THE PROBLEM:
Please pick out every line in the listing below that contains the string "fillet", and copy each of those lines.

Stored entries
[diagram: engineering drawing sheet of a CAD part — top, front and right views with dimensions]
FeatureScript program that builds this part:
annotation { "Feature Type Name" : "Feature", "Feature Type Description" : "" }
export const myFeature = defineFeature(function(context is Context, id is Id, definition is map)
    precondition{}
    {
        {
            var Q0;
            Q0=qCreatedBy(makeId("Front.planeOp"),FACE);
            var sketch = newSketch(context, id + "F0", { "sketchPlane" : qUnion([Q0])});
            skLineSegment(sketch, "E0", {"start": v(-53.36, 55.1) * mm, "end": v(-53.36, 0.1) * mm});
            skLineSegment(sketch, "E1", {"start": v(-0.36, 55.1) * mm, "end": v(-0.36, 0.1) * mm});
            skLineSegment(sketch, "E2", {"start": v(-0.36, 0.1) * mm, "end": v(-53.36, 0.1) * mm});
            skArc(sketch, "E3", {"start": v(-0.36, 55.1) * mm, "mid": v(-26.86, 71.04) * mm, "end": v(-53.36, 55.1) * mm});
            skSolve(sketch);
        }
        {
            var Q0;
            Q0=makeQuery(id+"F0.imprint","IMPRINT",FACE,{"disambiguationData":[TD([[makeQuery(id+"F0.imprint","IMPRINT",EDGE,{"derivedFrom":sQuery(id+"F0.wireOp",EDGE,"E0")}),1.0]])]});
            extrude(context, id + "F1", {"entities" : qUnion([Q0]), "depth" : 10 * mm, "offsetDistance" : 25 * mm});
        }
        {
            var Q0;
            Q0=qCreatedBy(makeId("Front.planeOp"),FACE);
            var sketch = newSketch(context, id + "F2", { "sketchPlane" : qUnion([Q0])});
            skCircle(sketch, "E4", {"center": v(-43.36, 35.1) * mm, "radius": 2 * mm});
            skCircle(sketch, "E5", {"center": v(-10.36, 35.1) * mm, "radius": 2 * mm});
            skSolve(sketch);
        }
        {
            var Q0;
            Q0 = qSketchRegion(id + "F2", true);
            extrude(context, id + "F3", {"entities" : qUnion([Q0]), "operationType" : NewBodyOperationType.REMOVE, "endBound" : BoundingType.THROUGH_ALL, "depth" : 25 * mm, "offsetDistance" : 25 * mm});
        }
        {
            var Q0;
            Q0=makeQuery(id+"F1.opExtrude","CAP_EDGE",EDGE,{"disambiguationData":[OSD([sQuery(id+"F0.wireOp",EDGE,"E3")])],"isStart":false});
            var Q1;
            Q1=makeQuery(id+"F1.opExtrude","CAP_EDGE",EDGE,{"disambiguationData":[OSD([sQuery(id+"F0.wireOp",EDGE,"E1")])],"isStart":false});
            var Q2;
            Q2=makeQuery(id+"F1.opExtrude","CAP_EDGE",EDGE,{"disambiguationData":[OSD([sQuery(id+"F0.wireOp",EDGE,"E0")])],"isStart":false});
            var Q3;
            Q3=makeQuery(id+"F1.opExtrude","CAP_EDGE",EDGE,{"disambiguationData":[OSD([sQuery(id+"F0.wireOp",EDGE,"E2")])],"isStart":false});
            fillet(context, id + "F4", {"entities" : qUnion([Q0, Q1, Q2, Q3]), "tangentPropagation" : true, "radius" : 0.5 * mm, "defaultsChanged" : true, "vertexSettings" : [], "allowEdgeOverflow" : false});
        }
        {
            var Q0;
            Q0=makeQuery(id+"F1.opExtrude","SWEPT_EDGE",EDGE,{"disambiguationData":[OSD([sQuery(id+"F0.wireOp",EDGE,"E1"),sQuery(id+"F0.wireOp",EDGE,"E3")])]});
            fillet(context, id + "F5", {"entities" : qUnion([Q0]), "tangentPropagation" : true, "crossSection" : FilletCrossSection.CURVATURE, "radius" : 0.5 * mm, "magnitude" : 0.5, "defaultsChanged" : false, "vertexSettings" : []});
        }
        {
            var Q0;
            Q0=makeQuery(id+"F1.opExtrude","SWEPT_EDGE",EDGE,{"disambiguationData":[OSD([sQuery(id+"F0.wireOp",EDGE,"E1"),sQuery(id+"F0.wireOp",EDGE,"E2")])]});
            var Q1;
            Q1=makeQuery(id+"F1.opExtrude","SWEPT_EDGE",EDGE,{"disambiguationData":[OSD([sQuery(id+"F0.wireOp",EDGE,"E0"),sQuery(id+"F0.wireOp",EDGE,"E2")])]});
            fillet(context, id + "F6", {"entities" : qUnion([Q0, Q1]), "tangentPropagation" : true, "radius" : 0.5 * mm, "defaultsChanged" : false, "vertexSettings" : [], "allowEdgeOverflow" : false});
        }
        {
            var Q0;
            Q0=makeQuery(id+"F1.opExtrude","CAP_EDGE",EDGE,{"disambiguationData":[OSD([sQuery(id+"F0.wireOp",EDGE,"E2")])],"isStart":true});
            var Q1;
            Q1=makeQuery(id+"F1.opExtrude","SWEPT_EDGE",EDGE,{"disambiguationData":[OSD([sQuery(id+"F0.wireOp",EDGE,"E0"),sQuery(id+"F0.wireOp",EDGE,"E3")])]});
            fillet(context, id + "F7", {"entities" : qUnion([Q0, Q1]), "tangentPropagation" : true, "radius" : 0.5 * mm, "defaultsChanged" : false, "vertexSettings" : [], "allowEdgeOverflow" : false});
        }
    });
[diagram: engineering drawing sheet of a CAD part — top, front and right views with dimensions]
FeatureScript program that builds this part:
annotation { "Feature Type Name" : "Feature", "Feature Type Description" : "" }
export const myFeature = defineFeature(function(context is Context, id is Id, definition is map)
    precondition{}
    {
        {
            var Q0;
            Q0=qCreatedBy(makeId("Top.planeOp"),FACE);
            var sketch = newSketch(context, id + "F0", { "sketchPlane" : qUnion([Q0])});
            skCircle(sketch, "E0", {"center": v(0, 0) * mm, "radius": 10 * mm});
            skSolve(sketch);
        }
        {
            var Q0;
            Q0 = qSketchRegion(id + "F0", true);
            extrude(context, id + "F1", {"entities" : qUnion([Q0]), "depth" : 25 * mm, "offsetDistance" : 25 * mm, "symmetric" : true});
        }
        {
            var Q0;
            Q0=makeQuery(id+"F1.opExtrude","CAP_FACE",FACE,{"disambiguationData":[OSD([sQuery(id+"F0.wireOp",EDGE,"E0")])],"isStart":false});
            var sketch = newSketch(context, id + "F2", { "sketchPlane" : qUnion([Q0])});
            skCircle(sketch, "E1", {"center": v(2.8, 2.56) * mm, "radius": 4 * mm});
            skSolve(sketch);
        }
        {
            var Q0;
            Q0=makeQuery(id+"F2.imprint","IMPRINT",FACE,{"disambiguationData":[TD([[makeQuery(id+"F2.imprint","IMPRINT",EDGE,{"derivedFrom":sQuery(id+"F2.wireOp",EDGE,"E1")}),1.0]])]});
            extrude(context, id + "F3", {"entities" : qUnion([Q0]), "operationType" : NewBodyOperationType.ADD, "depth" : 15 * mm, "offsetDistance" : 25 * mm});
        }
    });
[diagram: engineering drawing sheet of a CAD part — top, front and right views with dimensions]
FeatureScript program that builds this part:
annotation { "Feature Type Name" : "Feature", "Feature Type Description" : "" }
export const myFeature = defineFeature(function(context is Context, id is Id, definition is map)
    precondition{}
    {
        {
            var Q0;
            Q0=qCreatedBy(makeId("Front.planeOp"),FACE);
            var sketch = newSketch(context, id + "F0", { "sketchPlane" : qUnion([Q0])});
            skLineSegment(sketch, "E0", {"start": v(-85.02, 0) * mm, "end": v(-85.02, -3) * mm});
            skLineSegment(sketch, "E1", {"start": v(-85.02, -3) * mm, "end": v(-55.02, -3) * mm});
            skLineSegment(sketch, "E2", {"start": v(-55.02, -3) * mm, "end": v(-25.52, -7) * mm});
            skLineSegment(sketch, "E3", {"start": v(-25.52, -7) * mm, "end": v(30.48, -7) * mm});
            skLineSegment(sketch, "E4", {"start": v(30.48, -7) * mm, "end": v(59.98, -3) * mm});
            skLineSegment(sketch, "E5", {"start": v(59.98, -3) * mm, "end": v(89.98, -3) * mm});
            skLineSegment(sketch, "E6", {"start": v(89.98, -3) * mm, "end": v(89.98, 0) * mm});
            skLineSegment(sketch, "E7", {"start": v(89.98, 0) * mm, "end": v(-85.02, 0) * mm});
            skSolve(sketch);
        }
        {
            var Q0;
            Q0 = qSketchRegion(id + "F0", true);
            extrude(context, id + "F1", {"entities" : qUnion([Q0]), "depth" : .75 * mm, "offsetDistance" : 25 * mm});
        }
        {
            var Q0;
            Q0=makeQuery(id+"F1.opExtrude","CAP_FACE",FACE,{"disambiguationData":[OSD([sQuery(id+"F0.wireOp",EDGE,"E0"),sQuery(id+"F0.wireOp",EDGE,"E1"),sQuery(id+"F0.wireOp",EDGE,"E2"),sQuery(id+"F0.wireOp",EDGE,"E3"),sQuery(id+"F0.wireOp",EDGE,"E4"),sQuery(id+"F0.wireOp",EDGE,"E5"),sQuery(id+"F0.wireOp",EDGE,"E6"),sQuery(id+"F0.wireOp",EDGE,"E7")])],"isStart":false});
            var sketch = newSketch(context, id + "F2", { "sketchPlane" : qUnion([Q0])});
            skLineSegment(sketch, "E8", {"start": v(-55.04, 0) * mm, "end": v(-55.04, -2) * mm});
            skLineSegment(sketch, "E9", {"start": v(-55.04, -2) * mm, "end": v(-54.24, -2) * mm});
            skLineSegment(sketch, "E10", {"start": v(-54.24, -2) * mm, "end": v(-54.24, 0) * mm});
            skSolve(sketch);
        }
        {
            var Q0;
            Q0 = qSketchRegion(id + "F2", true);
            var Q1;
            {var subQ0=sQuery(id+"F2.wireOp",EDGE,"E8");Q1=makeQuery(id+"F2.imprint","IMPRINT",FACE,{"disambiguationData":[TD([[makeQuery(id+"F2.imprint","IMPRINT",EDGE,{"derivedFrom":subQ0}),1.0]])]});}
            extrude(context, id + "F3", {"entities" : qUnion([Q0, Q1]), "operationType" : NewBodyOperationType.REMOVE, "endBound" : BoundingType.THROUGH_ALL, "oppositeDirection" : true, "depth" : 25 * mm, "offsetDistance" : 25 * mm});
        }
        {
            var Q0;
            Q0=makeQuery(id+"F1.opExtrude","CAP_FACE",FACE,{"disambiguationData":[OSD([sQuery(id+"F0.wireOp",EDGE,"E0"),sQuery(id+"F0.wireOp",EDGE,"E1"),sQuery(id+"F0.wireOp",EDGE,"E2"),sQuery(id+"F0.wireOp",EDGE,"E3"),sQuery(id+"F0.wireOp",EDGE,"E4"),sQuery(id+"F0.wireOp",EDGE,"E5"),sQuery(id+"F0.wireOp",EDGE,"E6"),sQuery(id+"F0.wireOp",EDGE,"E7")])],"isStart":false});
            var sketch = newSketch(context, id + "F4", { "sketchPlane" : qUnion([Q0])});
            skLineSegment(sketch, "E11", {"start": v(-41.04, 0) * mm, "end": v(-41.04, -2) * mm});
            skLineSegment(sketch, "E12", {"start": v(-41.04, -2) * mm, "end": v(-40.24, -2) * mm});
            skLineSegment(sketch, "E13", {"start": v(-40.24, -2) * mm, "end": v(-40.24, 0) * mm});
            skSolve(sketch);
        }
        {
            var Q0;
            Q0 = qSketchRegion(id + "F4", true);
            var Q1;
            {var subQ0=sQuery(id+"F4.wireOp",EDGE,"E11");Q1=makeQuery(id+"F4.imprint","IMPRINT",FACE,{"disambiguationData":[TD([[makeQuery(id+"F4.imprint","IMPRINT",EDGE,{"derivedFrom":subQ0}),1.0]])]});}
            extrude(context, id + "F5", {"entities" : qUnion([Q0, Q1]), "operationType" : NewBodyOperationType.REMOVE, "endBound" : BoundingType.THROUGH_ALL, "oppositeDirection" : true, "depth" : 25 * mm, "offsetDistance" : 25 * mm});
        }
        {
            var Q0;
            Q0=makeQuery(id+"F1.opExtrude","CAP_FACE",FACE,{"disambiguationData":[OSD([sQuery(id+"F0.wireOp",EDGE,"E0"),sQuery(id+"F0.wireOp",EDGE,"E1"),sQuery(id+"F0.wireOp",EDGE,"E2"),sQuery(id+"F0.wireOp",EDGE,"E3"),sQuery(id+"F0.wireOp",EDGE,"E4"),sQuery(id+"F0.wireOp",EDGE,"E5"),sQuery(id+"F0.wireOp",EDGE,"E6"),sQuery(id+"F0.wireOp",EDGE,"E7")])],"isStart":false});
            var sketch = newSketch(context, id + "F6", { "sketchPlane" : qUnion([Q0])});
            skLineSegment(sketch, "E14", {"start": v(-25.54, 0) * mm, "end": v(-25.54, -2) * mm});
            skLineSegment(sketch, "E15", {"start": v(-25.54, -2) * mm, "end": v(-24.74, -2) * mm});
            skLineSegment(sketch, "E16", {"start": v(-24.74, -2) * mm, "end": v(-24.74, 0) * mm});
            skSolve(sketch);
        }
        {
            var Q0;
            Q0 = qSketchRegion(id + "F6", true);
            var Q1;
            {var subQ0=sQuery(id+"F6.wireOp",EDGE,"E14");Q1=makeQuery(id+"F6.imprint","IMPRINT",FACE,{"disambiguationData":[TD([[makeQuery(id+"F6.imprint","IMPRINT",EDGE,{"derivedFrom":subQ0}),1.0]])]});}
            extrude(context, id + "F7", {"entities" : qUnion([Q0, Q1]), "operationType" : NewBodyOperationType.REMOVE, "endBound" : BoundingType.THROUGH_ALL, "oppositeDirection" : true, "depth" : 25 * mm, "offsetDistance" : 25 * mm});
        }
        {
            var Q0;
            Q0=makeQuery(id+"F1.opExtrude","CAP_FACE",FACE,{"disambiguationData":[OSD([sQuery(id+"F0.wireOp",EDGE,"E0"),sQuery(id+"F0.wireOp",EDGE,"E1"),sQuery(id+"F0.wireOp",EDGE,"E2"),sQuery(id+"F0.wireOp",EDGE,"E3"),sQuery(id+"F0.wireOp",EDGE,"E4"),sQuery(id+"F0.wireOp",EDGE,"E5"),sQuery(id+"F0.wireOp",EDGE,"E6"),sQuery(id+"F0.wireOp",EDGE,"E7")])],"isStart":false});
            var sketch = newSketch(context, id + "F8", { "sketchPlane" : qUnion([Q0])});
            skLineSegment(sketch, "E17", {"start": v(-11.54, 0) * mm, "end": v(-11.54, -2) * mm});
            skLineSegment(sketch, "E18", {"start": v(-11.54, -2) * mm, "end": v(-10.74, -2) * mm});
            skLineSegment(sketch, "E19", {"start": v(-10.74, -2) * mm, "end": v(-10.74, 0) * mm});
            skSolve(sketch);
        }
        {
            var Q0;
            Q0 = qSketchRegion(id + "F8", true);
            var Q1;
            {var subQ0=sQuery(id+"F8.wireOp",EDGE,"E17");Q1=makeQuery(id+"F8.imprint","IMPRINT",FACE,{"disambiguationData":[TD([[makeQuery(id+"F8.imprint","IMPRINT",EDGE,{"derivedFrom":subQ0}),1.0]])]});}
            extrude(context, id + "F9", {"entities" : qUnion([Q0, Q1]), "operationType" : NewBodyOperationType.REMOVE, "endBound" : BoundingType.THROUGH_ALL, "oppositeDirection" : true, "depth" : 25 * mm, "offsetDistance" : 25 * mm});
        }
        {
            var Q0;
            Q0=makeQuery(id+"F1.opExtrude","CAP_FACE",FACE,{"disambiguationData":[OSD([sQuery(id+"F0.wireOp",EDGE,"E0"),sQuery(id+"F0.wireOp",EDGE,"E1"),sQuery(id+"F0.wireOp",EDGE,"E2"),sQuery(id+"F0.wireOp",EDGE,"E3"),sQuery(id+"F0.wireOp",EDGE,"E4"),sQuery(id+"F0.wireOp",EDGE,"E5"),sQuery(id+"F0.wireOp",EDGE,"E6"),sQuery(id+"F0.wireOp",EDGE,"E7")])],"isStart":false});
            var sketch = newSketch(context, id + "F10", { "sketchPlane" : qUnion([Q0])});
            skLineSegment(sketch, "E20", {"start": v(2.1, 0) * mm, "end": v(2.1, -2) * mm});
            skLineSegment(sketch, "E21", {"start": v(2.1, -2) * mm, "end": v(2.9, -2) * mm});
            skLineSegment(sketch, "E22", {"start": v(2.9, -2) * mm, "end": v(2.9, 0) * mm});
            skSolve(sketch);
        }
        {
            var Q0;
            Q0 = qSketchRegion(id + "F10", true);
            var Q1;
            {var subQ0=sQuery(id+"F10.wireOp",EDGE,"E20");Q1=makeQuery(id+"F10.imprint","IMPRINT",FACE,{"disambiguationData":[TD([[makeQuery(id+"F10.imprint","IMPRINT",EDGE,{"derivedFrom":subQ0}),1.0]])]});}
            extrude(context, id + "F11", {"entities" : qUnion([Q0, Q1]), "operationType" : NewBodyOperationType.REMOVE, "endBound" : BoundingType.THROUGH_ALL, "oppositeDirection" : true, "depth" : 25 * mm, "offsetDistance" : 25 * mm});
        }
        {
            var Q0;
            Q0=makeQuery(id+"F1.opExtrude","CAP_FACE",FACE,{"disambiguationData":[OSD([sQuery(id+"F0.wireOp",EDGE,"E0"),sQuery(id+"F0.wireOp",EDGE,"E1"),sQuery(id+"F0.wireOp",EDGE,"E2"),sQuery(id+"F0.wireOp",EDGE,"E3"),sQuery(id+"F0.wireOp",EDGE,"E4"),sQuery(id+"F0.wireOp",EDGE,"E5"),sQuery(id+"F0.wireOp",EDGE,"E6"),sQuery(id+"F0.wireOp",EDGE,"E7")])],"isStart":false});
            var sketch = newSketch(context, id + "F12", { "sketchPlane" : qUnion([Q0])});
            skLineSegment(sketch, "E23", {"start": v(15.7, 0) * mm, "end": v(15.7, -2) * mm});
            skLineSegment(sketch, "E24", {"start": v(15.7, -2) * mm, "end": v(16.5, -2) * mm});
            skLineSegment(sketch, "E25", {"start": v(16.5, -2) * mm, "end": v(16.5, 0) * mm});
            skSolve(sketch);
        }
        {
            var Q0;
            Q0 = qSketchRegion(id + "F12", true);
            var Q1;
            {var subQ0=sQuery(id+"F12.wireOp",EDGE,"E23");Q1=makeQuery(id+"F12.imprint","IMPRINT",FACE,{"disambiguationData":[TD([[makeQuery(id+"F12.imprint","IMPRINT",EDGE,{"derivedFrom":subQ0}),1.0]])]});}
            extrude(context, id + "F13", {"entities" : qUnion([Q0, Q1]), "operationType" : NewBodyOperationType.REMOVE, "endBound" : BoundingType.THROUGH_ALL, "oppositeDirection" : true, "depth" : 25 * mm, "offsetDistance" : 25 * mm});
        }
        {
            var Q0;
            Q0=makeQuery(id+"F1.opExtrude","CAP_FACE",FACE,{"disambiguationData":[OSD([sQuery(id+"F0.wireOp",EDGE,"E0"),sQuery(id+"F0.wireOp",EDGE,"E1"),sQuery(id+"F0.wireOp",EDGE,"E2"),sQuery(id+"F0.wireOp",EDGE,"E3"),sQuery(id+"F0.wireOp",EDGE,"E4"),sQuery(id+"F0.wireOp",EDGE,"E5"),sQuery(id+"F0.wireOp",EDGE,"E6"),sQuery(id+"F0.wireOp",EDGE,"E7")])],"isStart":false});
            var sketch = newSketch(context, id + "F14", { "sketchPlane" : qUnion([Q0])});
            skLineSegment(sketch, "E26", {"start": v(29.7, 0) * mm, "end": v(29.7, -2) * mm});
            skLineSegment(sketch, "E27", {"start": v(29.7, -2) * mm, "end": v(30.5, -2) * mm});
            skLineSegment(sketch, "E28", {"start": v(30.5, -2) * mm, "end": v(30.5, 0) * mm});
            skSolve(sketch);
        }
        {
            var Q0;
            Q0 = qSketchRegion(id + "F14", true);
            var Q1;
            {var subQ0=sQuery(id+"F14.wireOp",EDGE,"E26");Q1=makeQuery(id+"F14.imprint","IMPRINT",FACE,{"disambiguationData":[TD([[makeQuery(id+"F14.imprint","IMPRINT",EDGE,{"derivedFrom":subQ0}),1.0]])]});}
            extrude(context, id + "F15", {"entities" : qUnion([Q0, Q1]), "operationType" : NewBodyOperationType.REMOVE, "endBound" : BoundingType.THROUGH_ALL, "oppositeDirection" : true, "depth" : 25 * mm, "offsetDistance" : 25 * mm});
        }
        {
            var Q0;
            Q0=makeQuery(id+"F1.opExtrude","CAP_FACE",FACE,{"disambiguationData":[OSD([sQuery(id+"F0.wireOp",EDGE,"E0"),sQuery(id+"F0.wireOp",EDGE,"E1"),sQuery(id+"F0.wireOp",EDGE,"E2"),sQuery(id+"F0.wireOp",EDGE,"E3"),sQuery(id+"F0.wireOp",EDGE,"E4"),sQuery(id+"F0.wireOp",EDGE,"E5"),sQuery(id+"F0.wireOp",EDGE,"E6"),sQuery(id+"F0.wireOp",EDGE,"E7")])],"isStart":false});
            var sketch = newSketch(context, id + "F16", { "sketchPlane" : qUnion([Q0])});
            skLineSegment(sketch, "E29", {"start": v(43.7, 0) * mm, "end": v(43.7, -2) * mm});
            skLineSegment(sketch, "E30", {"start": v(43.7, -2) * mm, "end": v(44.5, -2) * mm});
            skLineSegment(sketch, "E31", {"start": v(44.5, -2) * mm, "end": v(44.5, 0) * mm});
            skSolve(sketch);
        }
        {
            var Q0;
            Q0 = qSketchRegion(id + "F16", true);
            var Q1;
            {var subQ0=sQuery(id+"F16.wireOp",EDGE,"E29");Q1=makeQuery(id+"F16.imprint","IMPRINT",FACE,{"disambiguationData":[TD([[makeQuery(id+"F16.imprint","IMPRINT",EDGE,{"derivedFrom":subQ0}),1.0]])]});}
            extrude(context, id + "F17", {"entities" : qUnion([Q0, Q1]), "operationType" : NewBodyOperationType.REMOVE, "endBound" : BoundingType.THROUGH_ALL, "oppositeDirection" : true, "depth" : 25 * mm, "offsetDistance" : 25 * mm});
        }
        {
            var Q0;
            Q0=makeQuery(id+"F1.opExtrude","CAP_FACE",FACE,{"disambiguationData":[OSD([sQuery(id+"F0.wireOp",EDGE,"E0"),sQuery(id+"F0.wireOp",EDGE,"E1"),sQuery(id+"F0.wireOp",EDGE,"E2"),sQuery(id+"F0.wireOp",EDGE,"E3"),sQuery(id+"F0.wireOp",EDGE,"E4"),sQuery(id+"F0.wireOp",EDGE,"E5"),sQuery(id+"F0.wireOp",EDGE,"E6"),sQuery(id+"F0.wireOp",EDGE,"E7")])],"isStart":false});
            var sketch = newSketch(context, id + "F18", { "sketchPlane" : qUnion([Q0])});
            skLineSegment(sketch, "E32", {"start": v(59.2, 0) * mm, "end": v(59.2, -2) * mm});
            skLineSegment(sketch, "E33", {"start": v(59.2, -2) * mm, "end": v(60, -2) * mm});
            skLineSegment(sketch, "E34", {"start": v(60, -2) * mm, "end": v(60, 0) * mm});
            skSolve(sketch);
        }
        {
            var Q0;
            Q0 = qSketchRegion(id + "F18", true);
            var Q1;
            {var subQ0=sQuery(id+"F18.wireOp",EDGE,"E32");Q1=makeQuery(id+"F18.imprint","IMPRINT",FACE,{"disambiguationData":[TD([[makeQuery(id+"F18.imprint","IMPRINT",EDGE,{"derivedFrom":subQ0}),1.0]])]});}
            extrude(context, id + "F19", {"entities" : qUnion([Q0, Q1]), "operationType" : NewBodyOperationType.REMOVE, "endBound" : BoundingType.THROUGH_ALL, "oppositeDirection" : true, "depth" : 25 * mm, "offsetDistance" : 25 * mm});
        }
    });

RESULT OF THE TASK:
            fillet(context, id + "F4", {"entities" : qUnion([Q0, Q1, Q2, Q3]), "tangentPropagation" : true, "radius" : 0.5 * mm, "defaultsChanged" : true, "vertexSettings" : [], "allowEdgeOverflow" : false});
            fillet(context, id + "F5", {"entities" : qUnion([Q0]), "tangentPropagation" : true, "crossSection" : FilletCrossSection.CURVATURE, "radius" : 0.5 * mm, "magnitude" : 0.5, "defaultsChanged" : false, "vertexSettings" : []});
            fillet(context, id + "F6", {"entities" : qUnion([Q0, Q1]), "tangentPropagation" : true, "radius" : 0.5 * mm, "defaultsChanged" : false, "vertexSettings" : [], "allowEdgeOverflow" : false});
            fillet(context, id + "F7", {"entities" : qUnion([Q0, Q1]), "tangentPropagation" : true, "radius" : 0.5 * mm, "defaultsChanged" : false, "vertexSettings" : [], "allowEdgeOverflow" : false});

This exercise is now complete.